## Work request
Starting with the line that contains "RECT 7.135000 2.165000", give again exactly and only each line through the end of the records; include the last line and exclude pictures.

## Electronic design automation data
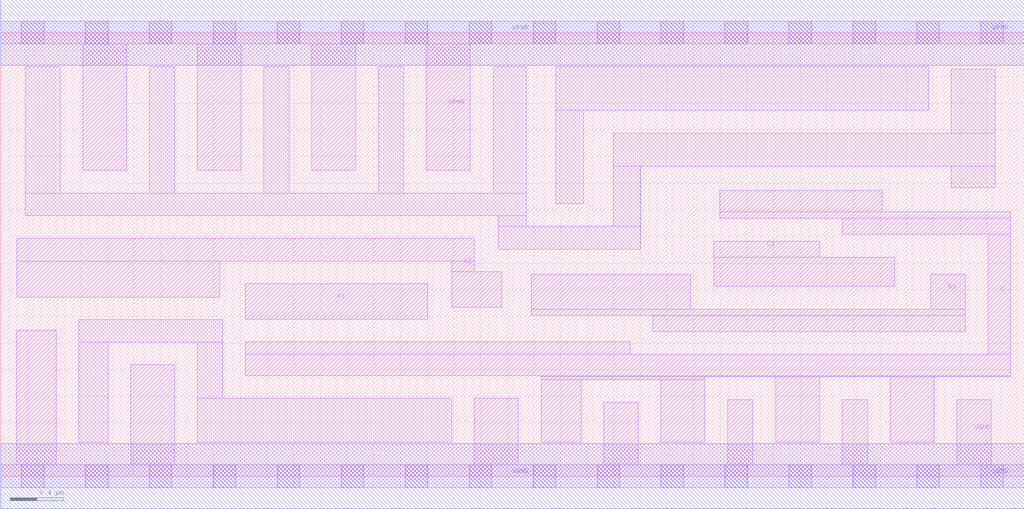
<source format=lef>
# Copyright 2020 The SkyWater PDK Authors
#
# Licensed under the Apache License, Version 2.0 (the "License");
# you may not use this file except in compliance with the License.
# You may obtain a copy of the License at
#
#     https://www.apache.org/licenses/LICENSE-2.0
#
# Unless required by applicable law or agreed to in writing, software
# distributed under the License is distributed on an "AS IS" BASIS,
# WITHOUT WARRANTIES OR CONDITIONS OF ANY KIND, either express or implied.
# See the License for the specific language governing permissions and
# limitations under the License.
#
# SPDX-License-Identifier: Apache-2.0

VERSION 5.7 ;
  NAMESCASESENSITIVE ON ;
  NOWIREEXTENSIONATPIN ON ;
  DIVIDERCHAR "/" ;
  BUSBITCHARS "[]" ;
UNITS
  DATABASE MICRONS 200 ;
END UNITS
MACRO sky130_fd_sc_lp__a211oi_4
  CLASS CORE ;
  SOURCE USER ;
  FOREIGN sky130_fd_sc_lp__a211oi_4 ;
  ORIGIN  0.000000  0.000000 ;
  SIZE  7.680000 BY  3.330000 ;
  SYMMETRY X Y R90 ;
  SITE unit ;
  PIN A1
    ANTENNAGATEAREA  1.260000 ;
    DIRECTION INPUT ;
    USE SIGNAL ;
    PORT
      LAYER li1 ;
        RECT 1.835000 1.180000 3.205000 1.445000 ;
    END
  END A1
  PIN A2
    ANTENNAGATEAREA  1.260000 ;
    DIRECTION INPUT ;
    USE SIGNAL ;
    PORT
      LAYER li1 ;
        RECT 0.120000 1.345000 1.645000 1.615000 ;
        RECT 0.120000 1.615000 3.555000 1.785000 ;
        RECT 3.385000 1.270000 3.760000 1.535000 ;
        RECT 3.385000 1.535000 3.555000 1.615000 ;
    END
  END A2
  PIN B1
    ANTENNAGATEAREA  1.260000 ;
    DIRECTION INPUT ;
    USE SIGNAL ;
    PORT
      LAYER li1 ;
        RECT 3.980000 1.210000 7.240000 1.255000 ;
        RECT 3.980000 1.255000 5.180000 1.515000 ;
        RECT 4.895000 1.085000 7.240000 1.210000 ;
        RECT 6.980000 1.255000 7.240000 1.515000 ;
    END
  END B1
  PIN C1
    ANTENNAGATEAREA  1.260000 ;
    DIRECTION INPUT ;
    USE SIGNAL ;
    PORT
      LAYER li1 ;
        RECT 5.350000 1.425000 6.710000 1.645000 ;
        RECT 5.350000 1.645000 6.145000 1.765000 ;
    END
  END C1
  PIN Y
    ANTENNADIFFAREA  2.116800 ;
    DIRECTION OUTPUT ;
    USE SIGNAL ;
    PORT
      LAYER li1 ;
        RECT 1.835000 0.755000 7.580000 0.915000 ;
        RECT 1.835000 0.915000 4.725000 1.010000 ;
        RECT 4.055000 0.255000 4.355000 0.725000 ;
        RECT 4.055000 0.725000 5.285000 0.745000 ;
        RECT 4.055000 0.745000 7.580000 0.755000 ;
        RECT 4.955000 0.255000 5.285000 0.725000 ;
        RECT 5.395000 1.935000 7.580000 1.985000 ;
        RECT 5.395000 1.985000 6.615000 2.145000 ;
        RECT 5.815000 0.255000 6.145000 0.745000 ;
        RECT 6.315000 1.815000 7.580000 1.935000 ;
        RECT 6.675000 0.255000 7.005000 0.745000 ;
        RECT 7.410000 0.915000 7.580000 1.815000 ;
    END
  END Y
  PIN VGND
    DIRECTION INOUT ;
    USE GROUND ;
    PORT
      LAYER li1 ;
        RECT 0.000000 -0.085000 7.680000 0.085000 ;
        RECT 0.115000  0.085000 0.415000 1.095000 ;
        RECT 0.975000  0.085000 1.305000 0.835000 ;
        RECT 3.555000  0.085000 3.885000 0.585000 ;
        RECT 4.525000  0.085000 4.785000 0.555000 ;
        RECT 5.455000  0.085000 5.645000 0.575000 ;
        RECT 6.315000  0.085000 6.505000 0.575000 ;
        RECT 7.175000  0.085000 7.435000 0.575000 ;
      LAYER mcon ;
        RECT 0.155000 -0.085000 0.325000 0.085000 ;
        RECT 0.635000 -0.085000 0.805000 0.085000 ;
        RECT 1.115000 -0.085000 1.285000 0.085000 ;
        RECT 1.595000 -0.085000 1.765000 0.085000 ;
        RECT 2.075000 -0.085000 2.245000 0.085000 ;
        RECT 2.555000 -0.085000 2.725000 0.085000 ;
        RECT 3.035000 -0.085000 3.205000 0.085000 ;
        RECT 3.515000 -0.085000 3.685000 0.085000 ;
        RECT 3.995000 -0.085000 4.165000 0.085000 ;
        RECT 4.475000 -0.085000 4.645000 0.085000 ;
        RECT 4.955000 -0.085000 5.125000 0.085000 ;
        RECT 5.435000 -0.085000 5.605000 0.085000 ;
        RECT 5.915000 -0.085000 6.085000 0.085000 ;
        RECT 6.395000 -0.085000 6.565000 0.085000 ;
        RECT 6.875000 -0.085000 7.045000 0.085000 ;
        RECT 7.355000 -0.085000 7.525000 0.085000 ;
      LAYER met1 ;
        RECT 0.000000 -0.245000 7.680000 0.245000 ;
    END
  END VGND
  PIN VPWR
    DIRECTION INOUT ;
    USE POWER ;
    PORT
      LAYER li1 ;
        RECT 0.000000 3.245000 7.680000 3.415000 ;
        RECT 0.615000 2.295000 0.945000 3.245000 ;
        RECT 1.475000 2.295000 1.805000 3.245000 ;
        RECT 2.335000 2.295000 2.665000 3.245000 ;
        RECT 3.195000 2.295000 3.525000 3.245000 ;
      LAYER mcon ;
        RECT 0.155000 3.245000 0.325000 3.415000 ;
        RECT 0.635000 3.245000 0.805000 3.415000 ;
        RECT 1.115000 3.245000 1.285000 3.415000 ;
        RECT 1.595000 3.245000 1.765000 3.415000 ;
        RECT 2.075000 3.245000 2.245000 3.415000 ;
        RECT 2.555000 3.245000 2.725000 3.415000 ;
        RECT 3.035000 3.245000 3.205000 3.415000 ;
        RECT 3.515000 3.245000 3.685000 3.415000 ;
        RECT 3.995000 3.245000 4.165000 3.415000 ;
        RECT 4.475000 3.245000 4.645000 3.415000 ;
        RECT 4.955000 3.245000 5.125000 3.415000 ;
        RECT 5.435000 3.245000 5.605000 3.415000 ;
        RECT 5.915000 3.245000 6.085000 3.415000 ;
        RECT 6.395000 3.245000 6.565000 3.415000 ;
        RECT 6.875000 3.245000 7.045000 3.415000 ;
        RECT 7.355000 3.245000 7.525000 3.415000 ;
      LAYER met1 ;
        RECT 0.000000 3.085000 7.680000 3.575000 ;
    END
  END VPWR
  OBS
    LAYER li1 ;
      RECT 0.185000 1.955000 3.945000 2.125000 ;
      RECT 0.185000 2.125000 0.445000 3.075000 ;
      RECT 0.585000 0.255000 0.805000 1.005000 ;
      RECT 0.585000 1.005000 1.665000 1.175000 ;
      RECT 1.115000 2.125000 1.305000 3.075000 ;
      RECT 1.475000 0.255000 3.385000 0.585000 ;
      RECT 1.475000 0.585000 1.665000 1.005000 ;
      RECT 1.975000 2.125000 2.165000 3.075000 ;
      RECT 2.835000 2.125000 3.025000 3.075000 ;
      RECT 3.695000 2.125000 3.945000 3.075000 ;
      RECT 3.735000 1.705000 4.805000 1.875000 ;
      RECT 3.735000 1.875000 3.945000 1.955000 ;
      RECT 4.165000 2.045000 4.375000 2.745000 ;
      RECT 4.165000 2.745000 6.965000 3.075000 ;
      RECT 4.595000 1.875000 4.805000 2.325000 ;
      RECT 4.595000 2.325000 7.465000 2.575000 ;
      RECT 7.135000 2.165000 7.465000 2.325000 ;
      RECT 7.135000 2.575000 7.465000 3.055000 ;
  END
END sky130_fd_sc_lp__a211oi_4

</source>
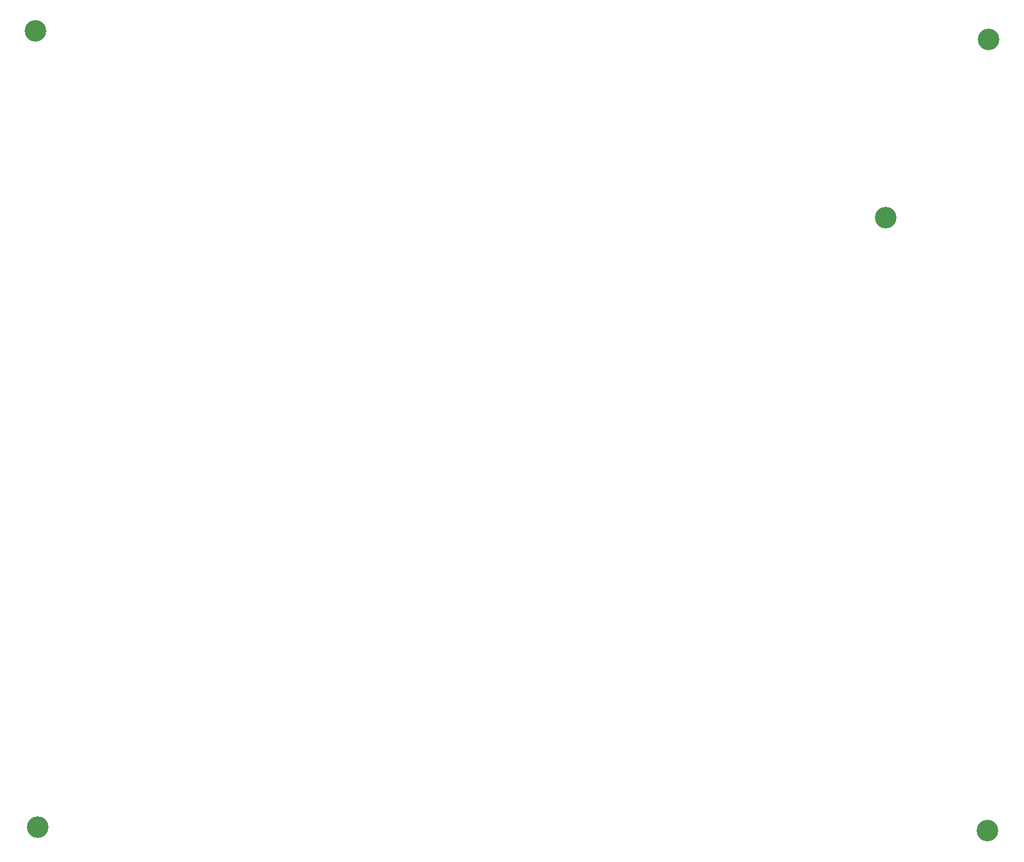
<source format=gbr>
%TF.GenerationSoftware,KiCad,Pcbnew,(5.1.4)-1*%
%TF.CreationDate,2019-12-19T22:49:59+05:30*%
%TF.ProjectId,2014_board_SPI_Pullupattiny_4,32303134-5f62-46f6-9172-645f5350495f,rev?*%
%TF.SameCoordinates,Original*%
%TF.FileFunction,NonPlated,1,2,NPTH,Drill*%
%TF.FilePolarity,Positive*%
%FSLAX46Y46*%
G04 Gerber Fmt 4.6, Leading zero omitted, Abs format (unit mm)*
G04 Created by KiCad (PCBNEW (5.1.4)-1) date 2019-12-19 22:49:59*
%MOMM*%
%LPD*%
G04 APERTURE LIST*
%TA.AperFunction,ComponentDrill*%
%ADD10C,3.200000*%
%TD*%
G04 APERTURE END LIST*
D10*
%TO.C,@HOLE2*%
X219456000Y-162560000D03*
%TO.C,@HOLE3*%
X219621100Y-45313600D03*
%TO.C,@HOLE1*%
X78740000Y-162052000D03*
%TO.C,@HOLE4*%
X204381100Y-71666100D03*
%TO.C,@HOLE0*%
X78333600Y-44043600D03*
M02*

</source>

## Answer to this problem
      RECT 7.135000 2.165000 7.465000 2.325000 ;
      RECT 7.135000 2.575000 7.465000 3.055000 ;
  END
END sky130_fd_sc_lp__a211oi_4

</source>
<source format=gbr>
%TF.GenerationSoftware,KiCad,Pcbnew,(5.1.4)-1*%
%TF.CreationDate,2019-12-19T22:49:59+05:30*%
%TF.ProjectId,2014_board_SPI_Pullupattiny_4,32303134-5f62-46f6-9172-645f5350495f,rev?*%
%TF.SameCoordinates,Original*%
%TF.FileFunction,NonPlated,1,2,NPTH,Drill*%
%TF.FilePolarity,Positive*%
%FSLAX46Y46*%
G04 Gerber Fmt 4.6, Leading zero omitted, Abs format (unit mm)*
G04 Created by KiCad (PCBNEW (5.1.4)-1) date 2019-12-19 22:49:59*
%MOMM*%
%LPD*%
G04 APERTURE LIST*
%TA.AperFunction,ComponentDrill*%
%ADD10C,3.200000*%
%TD*%
G04 APERTURE END LIST*
D10*
%TO.C,@HOLE2*%
X219456000Y-162560000D03*
%TO.C,@HOLE3*%
X219621100Y-45313600D03*
%TO.C,@HOLE1*%
X78740000Y-162052000D03*
%TO.C,@HOLE4*%
X204381100Y-71666100D03*
%TO.C,@HOLE0*%
X78333600Y-44043600D03*
M02*

</source>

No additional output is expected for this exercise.